Now, let's build on that.
How do you imagine this being useful to high-risk individuals if only those who think they are high-risk use it?
As you've read and understood the technical approach of the exposure notification system, I trust you are also technically literate enough to know what "network effects" are. But let me boil it down for you. Contact tracing doesn't protect the person who has the disease (it is too late for that obviously), nor so much the person who they came in contact with (although they might receive earlier treatment); contact tracing saves
the potential contacts of the maybe-uninfected contact. So, let's put a vulnerable person there.
Call her Sally Jones, who is a grandmother (elderly: risk factor 1) who is overweight (risk factor 2, affecting bout 30% of US adults). Tomorrow night Sally is going to sit down to dinner with Abby Jones, her grandaughter. Abby has no risk factors that she knows of. Abby was sitting on a park bench having a nice conversation with Fred Smith two days ago, who also thinks he is a "low risk" individual but actually has undiagnosed hyptertension (his risk factor, which affects well over 50% of US adults even though it is positively diagnosed only in about half that, 25%). Fred, in turn, is at home with a fever and just got a call from his doctor confirming his positive COVID test. Unbeknownst to her, Abby had breathed in a large enough number of virus particles to have started an infection of COVID herself, for which she is not (yet) showing any symptoms.
Now, if exposure notifications were ubiquitous, Abby would get an immediate notification on her phone saying she had been in prolonged contact with an infected individual in the past couple days.

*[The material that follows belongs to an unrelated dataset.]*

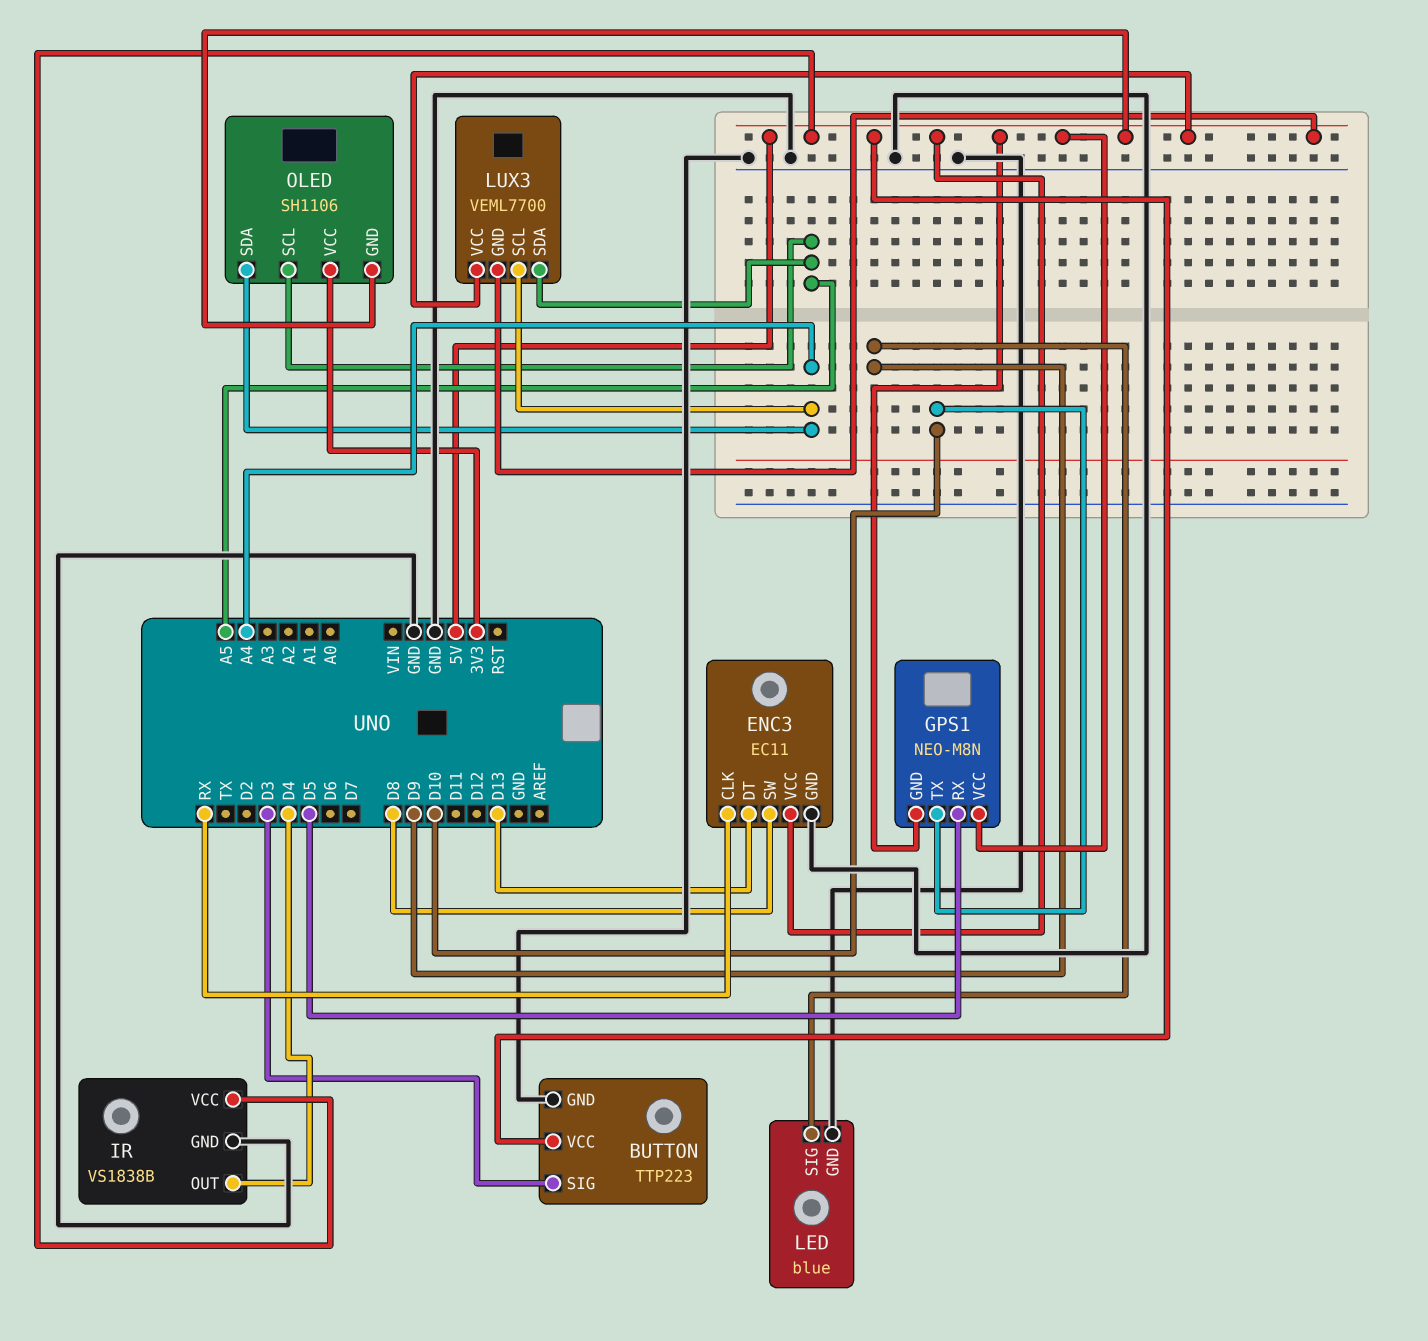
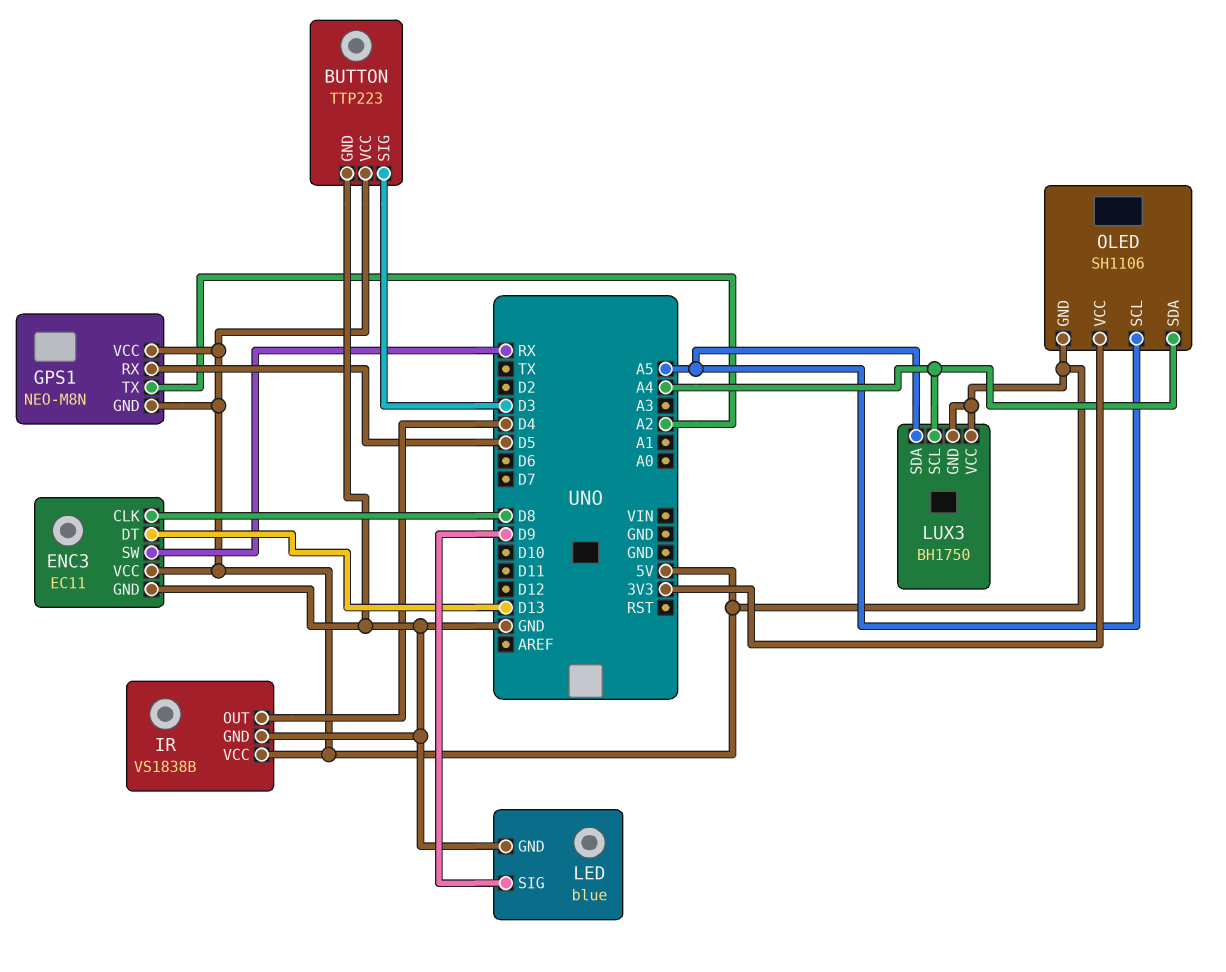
ENC3 pin CLK: RX -> D8
ENC3 pin SW: D8 -> RX
GPS1 pin TX: D10 -> A2
LUX3: VEML7700 -> BH1750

She would, being a loving granddaughter, respectfully and regretfully call off her dinner with Sally. Two days from now, perhaps Abby takes a test prophylactically, or perhaps she starts showing symptoms and takes a test. She quite likely has saved Sally's life. Happy ending!
But if Fred isn't in contact tracing, because he doesn't know he has hypertension, then none of this happens and Sally ends up infected. Same thing if Abby declines contact tracing because she accurately thinks she has no risk factors and doesn't regard herself as a "frequent" visitor to her overweight grandmother.
This is a classic case of network effects. The more people are in the system, the more effective it will be. Bowing out because, selfishly, the system doesn't directly benefit you, is sociopathic.
Moreover, let's talk about Abby. When she has a low-impact "just a heavy cold" bout with COVID, is that all that happened? We know from the medical literature already that in
many cases the long-term effects of COVID end up being more significant than the short-term effects. Those include cardiovascular issues from system-wide blood-clots, "brain fog" and other neurological issues, recurring lethargy, etc, that last at least months ("at least" because there are a good number of people who have been living with these "secondary" symptoms now for nine months and we don't know if they will
ever go away).
All in all, please reconsider. You know there is literally no downside here, and have admitted as much. The only downside is the
potential that
someday someone might use this program being successful as justification for a system that really does have problems. That is, you think future people will just lose all ability to think this through themselves. Is that "slippery slope fallacy" so compelling to you that it outweighs the disease and deaths that you acknowledge will happen if contact tracing isn't successful?